Note every line in the entries that contains the string "left", and copy it.
Start of Data in this exercise
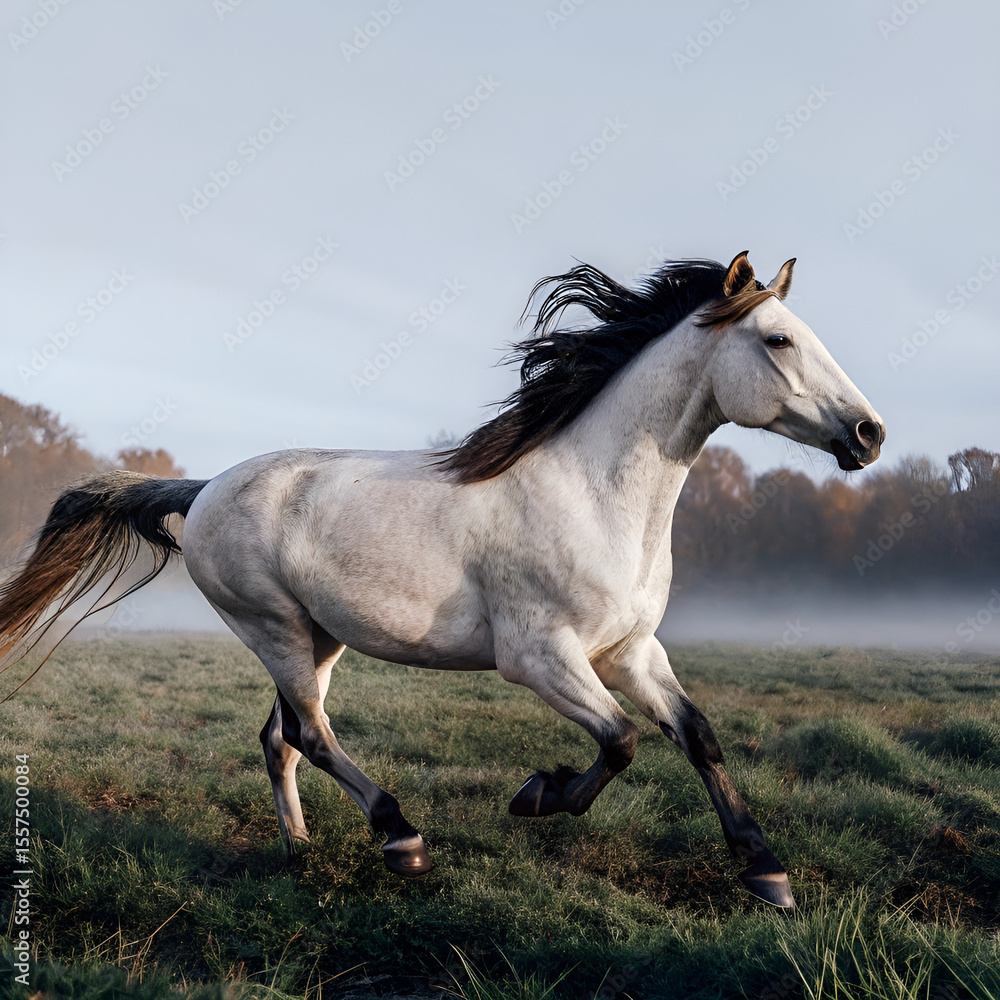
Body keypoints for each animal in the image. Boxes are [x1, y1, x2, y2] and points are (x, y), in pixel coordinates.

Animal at [0, 251, 884, 909]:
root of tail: (205, 485)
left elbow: (696, 734)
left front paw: (767, 874)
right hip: (272, 629)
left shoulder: (631, 650)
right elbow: (622, 741)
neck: (593, 494)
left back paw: (300, 850)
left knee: (280, 739)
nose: (870, 433)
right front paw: (536, 795)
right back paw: (402, 839)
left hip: (318, 638)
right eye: (778, 340)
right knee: (312, 735)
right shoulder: (541, 659)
End of Data in this exercise
• [Exercise solution]:
left elbow: (696, 734)
left front paw: (767, 874)
left shoulder: (631, 650)
left back paw: (300, 850)
left knee: (280, 739)
left hip: (318, 638)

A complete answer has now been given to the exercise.